Migrant Mother Finally Regains Full Custody of Her Three Children In New York
A Guatemalan mother whose three children were sent to New York after she was detained in Arizona now has full custody of them again.
On Friday afternoon, Yeni Gonzalez Garcia and her children emerged from the Cayuga Centers foster care agency in East Harlem to the applause of supporters. Eleven year-old Lester, nine year-old Jamelin and six year-old Deyuin smiled for a throng of reporters and cameras on Park Avenue under the noisy Metro North railroad tracks. The boys wore plain red T-shirts and Jamelin wore a blue Minnie Mouse T-shirt. All three carried knapsacks on their backs and stood by their mother quietly as adults addressed the media.
"I want to send a message to all those moms," Gonzalez Garcia said in Spanish, referring to the other mothers she met in detention. "Keep fighting, because with the help of all these people and with the help of God you're going to achieve what you want."
She and her attorney, Jose Xavier Orochena, credited U.S. Rep. Adriano Espaillat, other elected officials and the public for pressuring the federal government. They were joined by the city's immigrant affairs commissioner, State Senator Michael Gianaris and the counsel to Gov. Andrew Cuomo.
Gonzalez Garcia, 29, was separated from her children after they illegally crossed the U.S. border in May. But after being released on bond from the Eloy, Arizona detention center and coming to New York earlier this month, she was only allowed to visit her children at the Cayuga Centers office in East Harlem. The federally-contracted agency had placed her three children with a foster family after they were sent to New York by the government.
The federal government was requiring lengthy background checks for parents to reclaim their kids including fingerprints, DNA checks and proof of sufficient income.
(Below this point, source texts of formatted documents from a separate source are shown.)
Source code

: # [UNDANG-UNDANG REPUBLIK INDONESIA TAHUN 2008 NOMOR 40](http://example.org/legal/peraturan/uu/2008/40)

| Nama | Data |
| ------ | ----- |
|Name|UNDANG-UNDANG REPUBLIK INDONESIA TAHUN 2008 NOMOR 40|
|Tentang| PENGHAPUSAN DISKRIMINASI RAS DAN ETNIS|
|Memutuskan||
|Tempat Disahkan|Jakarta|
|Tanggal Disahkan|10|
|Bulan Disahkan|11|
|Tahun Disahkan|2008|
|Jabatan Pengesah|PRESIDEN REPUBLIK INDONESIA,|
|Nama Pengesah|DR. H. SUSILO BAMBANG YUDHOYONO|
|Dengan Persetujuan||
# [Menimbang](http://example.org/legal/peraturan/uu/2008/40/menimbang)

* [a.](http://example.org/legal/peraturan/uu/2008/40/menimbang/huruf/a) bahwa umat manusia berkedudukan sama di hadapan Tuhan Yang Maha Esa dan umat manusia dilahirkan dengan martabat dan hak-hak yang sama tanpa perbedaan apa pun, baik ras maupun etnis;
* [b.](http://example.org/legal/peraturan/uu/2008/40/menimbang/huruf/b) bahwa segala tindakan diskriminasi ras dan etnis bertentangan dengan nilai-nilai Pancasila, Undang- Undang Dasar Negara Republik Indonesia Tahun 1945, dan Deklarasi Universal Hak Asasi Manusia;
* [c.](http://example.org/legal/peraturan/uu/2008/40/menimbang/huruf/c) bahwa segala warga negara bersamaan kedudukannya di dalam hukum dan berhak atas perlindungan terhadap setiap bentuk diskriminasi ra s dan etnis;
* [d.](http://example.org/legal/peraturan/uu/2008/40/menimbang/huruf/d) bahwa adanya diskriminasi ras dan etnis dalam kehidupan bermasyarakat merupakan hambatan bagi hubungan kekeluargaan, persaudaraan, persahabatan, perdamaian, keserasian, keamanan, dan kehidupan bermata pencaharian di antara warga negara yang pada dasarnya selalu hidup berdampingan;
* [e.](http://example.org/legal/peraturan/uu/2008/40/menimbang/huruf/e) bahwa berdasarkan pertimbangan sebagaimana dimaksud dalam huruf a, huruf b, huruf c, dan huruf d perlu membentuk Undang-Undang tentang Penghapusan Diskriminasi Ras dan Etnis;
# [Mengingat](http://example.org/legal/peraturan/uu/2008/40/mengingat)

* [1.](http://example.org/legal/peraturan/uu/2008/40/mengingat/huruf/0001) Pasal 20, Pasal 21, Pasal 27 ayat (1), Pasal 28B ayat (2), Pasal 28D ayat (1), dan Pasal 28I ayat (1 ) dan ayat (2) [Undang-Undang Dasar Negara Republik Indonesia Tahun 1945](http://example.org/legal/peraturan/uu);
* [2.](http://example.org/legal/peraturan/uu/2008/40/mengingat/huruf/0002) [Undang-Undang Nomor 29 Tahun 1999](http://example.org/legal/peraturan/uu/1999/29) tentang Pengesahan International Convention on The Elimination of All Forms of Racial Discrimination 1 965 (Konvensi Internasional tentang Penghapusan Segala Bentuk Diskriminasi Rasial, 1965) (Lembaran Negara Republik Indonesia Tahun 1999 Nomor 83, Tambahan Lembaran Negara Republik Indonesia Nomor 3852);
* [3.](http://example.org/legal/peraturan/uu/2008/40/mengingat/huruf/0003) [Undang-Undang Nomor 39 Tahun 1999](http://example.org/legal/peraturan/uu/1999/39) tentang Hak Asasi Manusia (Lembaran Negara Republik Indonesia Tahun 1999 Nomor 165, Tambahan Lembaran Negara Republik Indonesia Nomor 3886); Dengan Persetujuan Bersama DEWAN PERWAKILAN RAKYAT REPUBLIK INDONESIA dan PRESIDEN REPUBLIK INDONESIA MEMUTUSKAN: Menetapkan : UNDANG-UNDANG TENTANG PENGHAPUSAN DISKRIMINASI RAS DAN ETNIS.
But those requirements were dropped this week, after the government failed to meet a court-ordered deadline to reunite all children under the age of five who had been separated from their migrant parents by the Trump Administration's "zero-tolerance" immigration policy.
Gonzalez Garcia's lawyer, Jose Xavier Orochena, said he got word late Thursday night that his client could reclaim her children. He then contacted her as she was eating dinner with Julie Schwietert Collazo, the Long Island City woman who started Immigrant Families Together to pay Gonzalez Garcia's bond after hearing an interview with Orochena on WNYC.
"We were worried that maybe something got lost in translation," said Collazo, who initially couldn't believe the good news.Â
She said her organization has continued raising bond money for six other moms to get out of detention and see their children. One flew to New York late Thursday night from Arizona with Orochena, after he helped get her released from the Eloy Detention Center.
The lawyer said she's also from Guatemala and has two children at Cayuga Centers. One is 15 years old and lied to his five year-old brother by telling him their mom was "working."
"Finally mom is no longer working," Orochena said.
He said Gonzalez-Garcia helped him connect with 22 other moms in detention. Collazo and her team of fundraisers aim to help them all. She says they've raised almost $170,000 and that "we are going to do this, if we have to, one by one, to do what the government is not going to do."
"Don't piss off mothers because this is what happens," Orochena added. "They will be able to mobilize a lot of people."
Gonzalez Garcia said she and her children are planning to head to North Carolina early next week to stay with relatives while she pursues her asylum case. She told WNYC she was afraid a gang would recruit her oldest son, and that people already tried to break into her house.
Collazo was inside Cayuga's office as Gonzalez Garcia reclaimed her children. She said they looked happy to be reunited with their mother. "There's relief on all sides that she's not just coming here for a visit today," she said, as the family left Cayuga's office in East Harlem for the last time.